Deutschland-Ticket: 1. Fortführung in 2024 2. Erlass einer ‚Allgemeinen Vorschrift‘
✦ KI-Zusammenfassung
Die Stadt Hamm beschließt die Fortführung des Deutschlandtickets in ihrem Zuständigkeitsbereich, zunächst befristet bis zum 31. Dezember 2024. Um die Weiterleitung der Bundes- und Landesmittel gemäß den geltenden Richtlinien zu gewährleisten, erlässt die Verwaltung eine Allgemeine Vorschrift. Diese legt das Deutschlandticket als Höchsttarif für die in Hamm tätigen Verkehrsunternehmen fest. Eine Ausgleichszahlung erfolgt dabei ausschließlich aus Bundes- und Landesmitteln, sodass kein Eigenanteil der Stadt Hamm entsteht.

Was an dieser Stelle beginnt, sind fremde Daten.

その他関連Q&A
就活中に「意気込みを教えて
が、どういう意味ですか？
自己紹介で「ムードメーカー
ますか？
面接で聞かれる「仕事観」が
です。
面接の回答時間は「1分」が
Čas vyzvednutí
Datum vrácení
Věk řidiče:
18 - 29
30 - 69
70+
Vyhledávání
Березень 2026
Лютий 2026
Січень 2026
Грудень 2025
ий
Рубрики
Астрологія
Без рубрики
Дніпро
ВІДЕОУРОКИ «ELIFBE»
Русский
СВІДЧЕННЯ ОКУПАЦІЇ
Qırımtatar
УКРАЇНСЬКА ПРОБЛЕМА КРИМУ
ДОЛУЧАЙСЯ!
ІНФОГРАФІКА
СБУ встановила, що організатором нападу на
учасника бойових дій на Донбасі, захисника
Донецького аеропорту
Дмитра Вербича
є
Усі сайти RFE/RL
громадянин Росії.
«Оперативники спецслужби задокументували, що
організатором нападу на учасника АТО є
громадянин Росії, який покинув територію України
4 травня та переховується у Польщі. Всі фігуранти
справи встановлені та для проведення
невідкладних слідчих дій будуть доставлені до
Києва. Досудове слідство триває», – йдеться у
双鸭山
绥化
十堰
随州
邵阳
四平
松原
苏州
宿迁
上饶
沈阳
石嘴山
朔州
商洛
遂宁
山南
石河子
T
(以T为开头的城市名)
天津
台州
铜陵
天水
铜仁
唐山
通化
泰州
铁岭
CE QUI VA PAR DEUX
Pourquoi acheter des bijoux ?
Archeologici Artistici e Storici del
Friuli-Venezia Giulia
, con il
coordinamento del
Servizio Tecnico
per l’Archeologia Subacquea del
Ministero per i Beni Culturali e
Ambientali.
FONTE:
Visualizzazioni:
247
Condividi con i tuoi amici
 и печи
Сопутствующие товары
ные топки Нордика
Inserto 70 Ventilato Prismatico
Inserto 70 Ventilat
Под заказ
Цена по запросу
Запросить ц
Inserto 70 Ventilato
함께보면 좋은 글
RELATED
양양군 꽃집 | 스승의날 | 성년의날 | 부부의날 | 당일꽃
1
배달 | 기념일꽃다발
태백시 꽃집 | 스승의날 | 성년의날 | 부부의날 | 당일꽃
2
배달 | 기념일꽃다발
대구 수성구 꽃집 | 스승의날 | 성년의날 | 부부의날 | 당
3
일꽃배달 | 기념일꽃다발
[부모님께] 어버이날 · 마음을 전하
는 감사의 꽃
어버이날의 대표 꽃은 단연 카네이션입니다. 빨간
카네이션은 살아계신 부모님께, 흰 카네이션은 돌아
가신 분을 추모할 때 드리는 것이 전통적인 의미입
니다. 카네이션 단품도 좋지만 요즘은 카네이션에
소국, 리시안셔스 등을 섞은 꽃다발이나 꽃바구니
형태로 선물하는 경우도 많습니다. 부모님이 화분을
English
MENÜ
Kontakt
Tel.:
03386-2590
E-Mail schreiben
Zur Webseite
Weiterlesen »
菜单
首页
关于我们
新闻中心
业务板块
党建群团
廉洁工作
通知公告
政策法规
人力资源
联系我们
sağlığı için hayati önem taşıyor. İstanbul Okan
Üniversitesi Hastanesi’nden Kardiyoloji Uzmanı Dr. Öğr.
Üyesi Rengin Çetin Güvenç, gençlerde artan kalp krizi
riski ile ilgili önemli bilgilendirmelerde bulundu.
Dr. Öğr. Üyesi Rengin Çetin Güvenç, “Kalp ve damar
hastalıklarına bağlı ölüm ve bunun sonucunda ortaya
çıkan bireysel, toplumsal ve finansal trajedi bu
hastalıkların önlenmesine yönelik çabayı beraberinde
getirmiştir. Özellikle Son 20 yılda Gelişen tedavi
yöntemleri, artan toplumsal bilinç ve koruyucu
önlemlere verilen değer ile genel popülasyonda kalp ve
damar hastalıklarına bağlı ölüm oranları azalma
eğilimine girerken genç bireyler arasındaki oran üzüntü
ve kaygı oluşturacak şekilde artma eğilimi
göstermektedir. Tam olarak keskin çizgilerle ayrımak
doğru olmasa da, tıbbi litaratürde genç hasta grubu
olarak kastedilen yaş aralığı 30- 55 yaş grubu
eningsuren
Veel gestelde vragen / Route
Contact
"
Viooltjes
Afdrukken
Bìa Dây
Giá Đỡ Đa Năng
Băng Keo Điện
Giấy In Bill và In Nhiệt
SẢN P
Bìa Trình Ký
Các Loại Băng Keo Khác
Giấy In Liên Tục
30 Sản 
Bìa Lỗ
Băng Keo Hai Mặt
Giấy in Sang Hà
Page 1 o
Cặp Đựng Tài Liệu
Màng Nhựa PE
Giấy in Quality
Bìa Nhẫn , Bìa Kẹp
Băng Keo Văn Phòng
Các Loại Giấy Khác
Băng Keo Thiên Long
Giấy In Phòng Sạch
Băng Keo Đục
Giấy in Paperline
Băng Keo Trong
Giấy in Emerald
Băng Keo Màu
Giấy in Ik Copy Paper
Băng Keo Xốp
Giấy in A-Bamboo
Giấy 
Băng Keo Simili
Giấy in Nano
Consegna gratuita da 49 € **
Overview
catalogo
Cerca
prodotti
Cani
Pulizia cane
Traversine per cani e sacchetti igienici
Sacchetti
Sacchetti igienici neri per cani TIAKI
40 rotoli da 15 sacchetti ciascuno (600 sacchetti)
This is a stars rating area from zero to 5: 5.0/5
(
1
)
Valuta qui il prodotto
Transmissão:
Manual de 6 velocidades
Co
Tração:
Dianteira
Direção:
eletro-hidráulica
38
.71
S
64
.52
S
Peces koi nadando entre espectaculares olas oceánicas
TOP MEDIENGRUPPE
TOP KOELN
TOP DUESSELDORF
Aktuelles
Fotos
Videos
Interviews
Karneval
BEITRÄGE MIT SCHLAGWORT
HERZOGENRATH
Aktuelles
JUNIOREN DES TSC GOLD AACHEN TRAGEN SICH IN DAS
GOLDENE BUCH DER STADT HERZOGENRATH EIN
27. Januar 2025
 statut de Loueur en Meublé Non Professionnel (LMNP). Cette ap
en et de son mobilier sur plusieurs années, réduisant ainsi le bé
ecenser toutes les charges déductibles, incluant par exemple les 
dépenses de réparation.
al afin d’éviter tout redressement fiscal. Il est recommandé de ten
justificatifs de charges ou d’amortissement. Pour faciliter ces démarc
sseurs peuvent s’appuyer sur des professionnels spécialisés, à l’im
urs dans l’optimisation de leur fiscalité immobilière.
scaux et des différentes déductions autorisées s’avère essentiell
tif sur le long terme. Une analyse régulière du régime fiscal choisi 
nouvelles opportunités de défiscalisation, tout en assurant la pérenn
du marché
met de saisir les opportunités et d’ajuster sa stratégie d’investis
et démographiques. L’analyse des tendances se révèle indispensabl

Die Regelungen zur Tarifanwendung und zum Kostenausgleich werden zudem in den bestehenden öffentlichen Dienstleistungsauftrag mit der Verkehrsbetrieb Hamm GmbH aufgenommen. Für den Fall, dass die Fördermittel des Bundes oder der Länder wegfallen oder nicht mehr ausreichen, wird die Verwaltung einen Beschluss zur Aufhebung der Tarifanerkennung und der Allgemeinen Vorschrift vorbereiten. Dies gilt ebenso, falls das Deutschlandticket nicht mehr Teil des WestfalenTarifs ist. Ziel dieser Maßnahme ist es, eine finanzielle Belastung für die Stadt sowie für die Verkehrsunternehmen zu vermeiden. Sofern die finanziellen und organisatorischen Voraussetzungen gegeben sind, wird die Verwaltung rechtzeitig Vorlagen zur Verlängerung der Regelungen über das Jahr 2024 hinaus vorbereiten.